DJ Spooky (Paul D. Miller) has just released The Book of Ice, a new interactive graphic design project that weaves together the history and future of the human relationship to the wild, inhospitable continent of Antarctica.
At the end of 2007, Miller sailed from the tip of South America through the Drake Passage to reach Antarctica. It’s the only continent without an indigenous human population, and yet it’s particularly sensitive to the effects of human-influenced climate change.
He was intrigued that Antarctica is one of the few places on earth ungoverned by any single nation and off-limits to any military: a sort of political and scientific “commons.” Miller wanted to create music and art that would reflect the underlying geometry and geography of the ice and the development of its crystalline structure, which contains the record of millions of years of environmental change:
“Scientists go to ice fields the way I go to look at my record collection: ice is an archive of data from the planet’s hidden past, preserved and ready for playback with the right devices.”
Over the course of six weeks, he filmed and recorded the sounds of the ice, the oceans, and the animals of Antarctica.

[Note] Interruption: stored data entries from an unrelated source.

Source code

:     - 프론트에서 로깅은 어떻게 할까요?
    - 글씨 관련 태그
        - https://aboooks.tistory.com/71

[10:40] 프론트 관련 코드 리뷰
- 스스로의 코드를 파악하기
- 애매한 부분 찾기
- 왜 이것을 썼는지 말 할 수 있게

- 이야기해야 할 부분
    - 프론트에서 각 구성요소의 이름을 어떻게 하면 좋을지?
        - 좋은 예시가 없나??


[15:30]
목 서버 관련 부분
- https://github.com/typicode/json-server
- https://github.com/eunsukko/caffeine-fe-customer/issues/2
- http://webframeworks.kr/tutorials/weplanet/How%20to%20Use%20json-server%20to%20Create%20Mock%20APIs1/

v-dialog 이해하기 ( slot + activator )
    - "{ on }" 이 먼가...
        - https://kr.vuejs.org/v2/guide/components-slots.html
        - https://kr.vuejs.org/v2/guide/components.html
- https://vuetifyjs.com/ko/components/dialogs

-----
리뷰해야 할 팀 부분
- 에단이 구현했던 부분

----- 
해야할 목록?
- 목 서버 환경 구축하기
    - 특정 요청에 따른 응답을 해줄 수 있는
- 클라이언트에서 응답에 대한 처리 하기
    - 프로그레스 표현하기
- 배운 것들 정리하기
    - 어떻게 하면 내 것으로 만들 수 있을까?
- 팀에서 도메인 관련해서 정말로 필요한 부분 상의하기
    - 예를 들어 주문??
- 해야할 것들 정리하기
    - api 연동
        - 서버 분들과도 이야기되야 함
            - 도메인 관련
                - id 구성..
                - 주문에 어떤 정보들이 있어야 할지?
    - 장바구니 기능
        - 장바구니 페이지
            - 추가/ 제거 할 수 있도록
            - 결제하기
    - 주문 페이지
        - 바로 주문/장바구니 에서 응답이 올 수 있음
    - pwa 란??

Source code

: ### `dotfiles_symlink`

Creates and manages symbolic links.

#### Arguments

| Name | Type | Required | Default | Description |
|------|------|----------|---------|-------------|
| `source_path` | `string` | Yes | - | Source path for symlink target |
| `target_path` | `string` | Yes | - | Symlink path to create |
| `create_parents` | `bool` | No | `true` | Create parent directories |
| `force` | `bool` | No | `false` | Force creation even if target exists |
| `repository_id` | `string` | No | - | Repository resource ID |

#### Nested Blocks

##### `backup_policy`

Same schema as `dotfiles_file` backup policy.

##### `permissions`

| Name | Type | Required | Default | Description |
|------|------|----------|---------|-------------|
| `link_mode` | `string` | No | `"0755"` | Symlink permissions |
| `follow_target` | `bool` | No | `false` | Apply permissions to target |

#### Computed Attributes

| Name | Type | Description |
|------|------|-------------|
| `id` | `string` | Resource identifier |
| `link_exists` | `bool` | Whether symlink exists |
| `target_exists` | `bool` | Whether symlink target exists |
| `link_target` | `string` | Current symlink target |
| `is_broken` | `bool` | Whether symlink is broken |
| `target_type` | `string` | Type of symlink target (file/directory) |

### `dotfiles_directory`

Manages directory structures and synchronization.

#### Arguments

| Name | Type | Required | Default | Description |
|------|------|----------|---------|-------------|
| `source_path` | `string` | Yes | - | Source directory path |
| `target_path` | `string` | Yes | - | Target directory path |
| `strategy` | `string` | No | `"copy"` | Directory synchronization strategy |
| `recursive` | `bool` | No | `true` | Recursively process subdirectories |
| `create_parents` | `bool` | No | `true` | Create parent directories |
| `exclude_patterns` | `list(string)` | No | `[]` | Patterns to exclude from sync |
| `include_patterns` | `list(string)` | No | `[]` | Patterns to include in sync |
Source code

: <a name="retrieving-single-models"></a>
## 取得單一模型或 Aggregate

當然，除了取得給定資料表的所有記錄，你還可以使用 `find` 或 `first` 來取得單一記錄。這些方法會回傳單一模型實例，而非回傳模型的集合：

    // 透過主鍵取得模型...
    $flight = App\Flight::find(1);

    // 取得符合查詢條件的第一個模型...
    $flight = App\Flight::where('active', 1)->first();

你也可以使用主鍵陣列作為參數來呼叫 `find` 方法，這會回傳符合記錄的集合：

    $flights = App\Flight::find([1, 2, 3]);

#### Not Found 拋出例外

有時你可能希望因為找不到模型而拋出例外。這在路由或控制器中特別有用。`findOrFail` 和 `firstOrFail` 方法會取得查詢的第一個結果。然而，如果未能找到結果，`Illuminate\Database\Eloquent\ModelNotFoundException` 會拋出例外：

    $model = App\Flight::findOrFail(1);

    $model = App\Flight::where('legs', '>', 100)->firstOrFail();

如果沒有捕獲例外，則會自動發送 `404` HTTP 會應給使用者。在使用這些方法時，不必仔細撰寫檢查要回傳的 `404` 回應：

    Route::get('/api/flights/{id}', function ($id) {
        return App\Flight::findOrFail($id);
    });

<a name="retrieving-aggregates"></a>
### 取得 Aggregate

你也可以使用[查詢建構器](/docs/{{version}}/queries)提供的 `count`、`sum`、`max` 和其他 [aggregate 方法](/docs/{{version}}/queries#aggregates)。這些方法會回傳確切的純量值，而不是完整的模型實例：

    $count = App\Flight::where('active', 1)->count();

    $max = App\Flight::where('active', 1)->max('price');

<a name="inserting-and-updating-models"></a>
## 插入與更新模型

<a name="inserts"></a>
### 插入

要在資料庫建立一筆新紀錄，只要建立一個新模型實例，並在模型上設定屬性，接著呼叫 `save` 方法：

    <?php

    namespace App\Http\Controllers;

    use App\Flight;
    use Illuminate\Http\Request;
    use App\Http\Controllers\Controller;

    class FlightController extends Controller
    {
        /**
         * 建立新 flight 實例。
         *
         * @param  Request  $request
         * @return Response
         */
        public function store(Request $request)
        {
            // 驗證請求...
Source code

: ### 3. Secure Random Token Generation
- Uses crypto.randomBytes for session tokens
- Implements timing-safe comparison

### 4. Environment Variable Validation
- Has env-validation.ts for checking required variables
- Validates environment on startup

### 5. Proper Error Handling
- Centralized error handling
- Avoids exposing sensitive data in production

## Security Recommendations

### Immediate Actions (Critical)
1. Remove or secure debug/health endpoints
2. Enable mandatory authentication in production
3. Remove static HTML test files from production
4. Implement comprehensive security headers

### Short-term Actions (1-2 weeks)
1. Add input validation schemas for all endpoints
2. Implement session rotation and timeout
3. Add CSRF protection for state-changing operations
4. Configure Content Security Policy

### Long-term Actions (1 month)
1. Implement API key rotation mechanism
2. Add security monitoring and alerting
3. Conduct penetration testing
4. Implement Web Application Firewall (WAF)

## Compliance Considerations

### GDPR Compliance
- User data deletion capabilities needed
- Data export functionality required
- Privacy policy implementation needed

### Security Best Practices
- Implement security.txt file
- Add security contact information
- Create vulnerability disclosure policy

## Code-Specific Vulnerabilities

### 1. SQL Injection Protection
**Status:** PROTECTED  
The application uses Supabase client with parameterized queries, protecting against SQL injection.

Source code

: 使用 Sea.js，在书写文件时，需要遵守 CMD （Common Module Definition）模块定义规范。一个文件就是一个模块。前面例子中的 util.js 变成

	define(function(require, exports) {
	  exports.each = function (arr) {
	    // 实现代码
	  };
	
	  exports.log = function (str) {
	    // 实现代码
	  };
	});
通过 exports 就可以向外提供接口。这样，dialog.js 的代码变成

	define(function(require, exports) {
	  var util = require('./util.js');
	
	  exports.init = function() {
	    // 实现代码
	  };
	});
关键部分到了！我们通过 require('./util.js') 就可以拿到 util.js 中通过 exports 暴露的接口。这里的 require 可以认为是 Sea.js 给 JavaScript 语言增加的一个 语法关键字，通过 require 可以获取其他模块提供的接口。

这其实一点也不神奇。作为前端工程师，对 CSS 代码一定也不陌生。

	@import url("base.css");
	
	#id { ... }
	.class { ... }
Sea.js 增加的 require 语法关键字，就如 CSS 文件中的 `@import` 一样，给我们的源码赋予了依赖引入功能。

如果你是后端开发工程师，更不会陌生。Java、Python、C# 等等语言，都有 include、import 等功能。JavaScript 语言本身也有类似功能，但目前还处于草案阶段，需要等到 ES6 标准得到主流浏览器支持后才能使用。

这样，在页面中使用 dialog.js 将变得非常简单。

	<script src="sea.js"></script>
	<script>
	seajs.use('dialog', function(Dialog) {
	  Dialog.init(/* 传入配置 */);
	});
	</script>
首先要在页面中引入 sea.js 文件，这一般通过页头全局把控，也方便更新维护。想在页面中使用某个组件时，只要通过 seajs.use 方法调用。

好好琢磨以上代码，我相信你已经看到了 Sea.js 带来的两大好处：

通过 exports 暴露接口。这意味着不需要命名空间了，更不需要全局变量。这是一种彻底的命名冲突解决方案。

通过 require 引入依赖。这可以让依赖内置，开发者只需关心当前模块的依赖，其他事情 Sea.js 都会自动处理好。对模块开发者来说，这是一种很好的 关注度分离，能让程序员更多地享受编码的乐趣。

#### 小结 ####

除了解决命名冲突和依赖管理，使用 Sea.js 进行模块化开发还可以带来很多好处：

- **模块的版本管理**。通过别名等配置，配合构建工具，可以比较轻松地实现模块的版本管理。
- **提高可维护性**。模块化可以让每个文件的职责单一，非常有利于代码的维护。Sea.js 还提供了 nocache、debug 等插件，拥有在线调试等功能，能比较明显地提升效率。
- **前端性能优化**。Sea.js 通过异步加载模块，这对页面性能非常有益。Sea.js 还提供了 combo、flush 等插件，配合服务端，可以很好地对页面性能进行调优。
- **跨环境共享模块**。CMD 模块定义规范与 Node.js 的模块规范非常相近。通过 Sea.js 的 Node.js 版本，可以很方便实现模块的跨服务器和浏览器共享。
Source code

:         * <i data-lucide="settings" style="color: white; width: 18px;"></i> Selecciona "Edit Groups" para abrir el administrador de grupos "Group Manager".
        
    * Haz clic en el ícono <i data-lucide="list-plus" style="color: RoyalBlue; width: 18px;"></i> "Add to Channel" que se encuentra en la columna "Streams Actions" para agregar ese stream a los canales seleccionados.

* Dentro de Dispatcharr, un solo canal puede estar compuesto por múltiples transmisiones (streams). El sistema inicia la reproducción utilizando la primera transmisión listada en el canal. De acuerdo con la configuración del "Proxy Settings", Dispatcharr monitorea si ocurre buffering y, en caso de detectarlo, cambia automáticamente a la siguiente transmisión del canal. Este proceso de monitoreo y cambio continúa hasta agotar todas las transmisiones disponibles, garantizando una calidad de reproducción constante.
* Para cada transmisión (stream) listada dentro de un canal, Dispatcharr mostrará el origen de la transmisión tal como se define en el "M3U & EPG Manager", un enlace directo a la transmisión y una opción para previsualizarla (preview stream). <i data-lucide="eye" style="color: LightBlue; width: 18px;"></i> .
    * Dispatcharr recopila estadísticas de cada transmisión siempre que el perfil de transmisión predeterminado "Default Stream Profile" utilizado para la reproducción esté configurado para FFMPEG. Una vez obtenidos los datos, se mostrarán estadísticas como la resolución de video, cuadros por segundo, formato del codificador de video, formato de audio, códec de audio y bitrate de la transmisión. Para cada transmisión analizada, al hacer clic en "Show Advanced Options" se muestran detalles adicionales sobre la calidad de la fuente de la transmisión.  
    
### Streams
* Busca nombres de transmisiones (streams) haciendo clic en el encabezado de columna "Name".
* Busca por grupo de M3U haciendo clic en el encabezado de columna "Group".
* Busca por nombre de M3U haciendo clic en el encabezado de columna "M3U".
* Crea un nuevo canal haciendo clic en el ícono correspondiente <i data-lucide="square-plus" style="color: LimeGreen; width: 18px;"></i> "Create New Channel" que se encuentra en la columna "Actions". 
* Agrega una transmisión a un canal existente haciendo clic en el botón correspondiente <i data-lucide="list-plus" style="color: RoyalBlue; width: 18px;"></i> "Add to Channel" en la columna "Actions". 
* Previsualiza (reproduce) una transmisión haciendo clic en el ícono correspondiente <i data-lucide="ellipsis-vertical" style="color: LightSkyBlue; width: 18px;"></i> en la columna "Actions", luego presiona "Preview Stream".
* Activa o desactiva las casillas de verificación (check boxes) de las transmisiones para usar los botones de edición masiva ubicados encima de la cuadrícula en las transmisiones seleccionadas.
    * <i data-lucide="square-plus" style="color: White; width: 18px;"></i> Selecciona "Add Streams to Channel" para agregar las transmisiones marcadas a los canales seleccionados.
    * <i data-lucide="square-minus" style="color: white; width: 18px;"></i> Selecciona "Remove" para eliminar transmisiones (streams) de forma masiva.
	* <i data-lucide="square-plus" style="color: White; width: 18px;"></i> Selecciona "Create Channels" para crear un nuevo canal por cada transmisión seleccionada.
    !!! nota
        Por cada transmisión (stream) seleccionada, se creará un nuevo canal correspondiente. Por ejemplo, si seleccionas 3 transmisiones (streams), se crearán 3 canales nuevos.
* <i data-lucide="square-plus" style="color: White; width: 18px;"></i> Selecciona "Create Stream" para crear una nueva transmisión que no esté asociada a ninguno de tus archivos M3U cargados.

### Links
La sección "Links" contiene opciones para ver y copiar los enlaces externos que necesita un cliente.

He began work on a multimedia portrait of the place, with music and images created from his experience of its landscapes and his understanding of its coming transformations. The first piece of the project was the 70-minute Terra Nova: Sinfonia Antarctica, a work for strings, piano, and turntables with a multimedia visual accompaniment.
The book is the most recent piece in his ongoing multimedia project. With The Book of Ice, Miller offers a kind of interactive scrapbook of interviews and commentary, historical documents, images, and timelines. To that, he’s added images and maps he’s created himself, exploring the human role in nature and imagining a hypothetical future for Antarctica. The book is embedded with scannable QR codes that act as rabbit holes leading to an online warren of films, music, and animations inspired by Miller’s time exploring the continent and the archives of explorers and scientists who came before.
Miller continues to make art and music about the places on the planet most vulnerable to the changing climate and plans to return to Antarctica. A companion piece to Terra Nova is in the works — a portrait of the Arctic called Arctic Rhythms / Ice Music following his 2010 expedition to Cape Farewell, Greenland. And closer to the equator, he’s partnering with the Vanuatu Pacifica Foundation to open a “carbon-negative” art center on one of the islands of Vanuatu, an archipelago threatened by rising seas.
Miller will discuss the science behind Terra Nova at the New York Academy of Sciences on September 19.